Worn Shoes: Identity, Memory and Footwear

Jenny Hockey, Rachel Dilley, Victoria Robinson, Alexandra Sherlock, February 2013, Sociological Research Online, vol. 18, issue 1

As we enter the last 4 months of the If the Shoe Fits project the team are analysing and writing up the data that has been gathered over the last 3 years. At the end of February the first of our publications made it into the peer-reviewed journal Sociological Research Online. This is an open access journal so is available for all to read.

Abstract:

This article raises questions about the role of footwear within contemporary processes of identity formation and presents ongoing research into perceptions, experiences and memories of shoes among men and women in the North of England.
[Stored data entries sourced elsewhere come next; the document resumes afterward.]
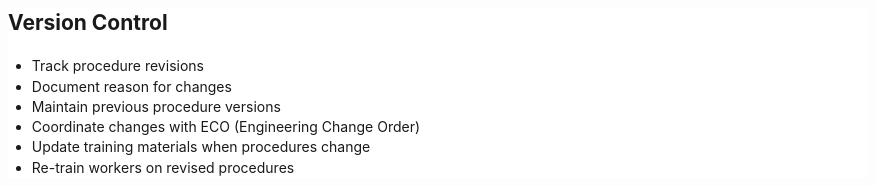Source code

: ## Version Control

- Track procedure revisions
- Document reason for changes
- Maintain previous procedure versions
- Coordinate changes with ECO (Engineering Change Order)
- Update training materials when procedures change
- Re-train workers on revised procedures

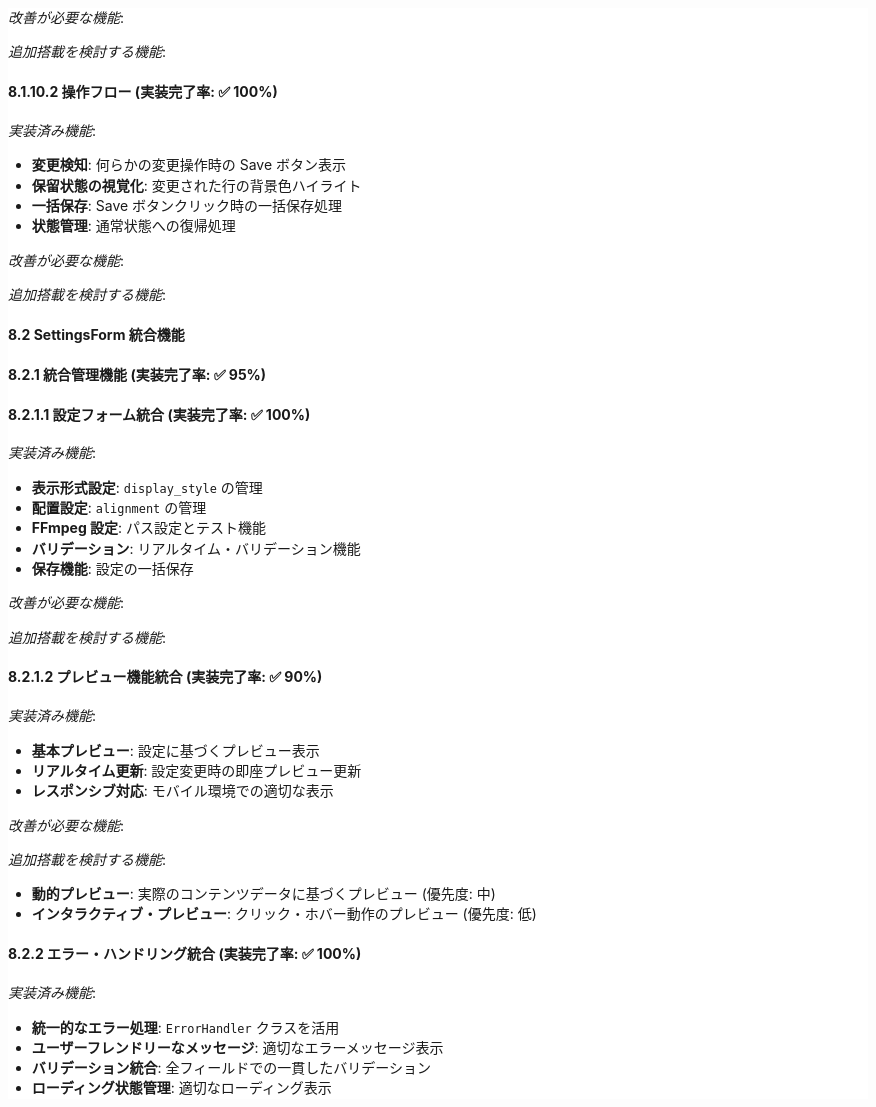 *改善が必要な機能*:

*追加搭載を検討する機能*:

#### 8.1.10.2 操作フロー (**実装完了率**: ✅ 100%)

*実装済み機能*:

* **変更検知**: 何らかの変更操作時の Save ボタン表示
* **保留状態の視覚化**: 変更された行の背景色ハイライト
* **一括保存**: Save ボタンクリック時の一括保存処理
* **状態管理**: 通常状態への復帰処理

*改善が必要な機能*:

*追加搭載を検討する機能*:

#### 8.2 SettingsForm 統合機能

#### 8.2.1 統合管理機能 (**実装完了率**: ✅ 95%)

#### 8.2.1.1 設定フォーム統合 (**実装完了率**: ✅ 100%)

*実装済み機能*:

* **表示形式設定**: `display_style` の管理
* **配置設定**: `alignment` の管理
* **FFmpeg 設定**: パス設定とテスト機能
* **バリデーション**: リアルタイム・バリデーション機能
* **保存機能**: 設定の一括保存

*改善が必要な機能*:

*追加搭載を検討する機能*:

#### 8.2.1.2 プレビュー機能統合 (**実装完了率**: ✅ 90%)

*実装済み機能*:

* **基本プレビュー**: 設定に基づくプレビュー表示
* **リアルタイム更新**: 設定変更時の即座プレビュー更新
* **レスポンシブ対応**: モバイル環境での適切な表示

*改善が必要な機能*:

*追加搭載を検討する機能*:

* **動的プレビュー**: 実際のコンテンツデータに基づくプレビュー (優先度: 中)
* **インタラクティブ・プレビュー**: クリック・ホバー動作のプレビュー (優先度: 低)

#### 8.2.2 エラー・ハンドリング統合 (**実装完了率**: ✅ 100%)

*実装済み機能*:

* **統一的なエラー処理**: `ErrorHandler` クラスを活用
* **ユーザーフレンドリーなメッセージ**: 適切なエラーメッセージ表示
* **バリデーション統合**: 全フィールドでの一貫したバリデーション
* **ローディング状態管理**: 適切なローディング表示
In a series of linked theoretical discussions it argues that a focus on women, fashion and shoe consumption as a feature of a modern, western ‘project of the self’ obscures a more revealing line of inquiry where footwear can be used to explore the way men and women live out their identities as fluid, embodied processes. In a bid to deepen theoretical understanding of such processes, it takes account of historical and contemporary representations of shoes as a symbolically efficacious vehicle for personal transformation, asking how the idea and experience of transformation informs everyday and life course experiences of transition, as individuals put on and take off particular pairs of shoes. In so doing, the article addresses the methodological and analytic challenges of accessing experience that is both fluid and embodied.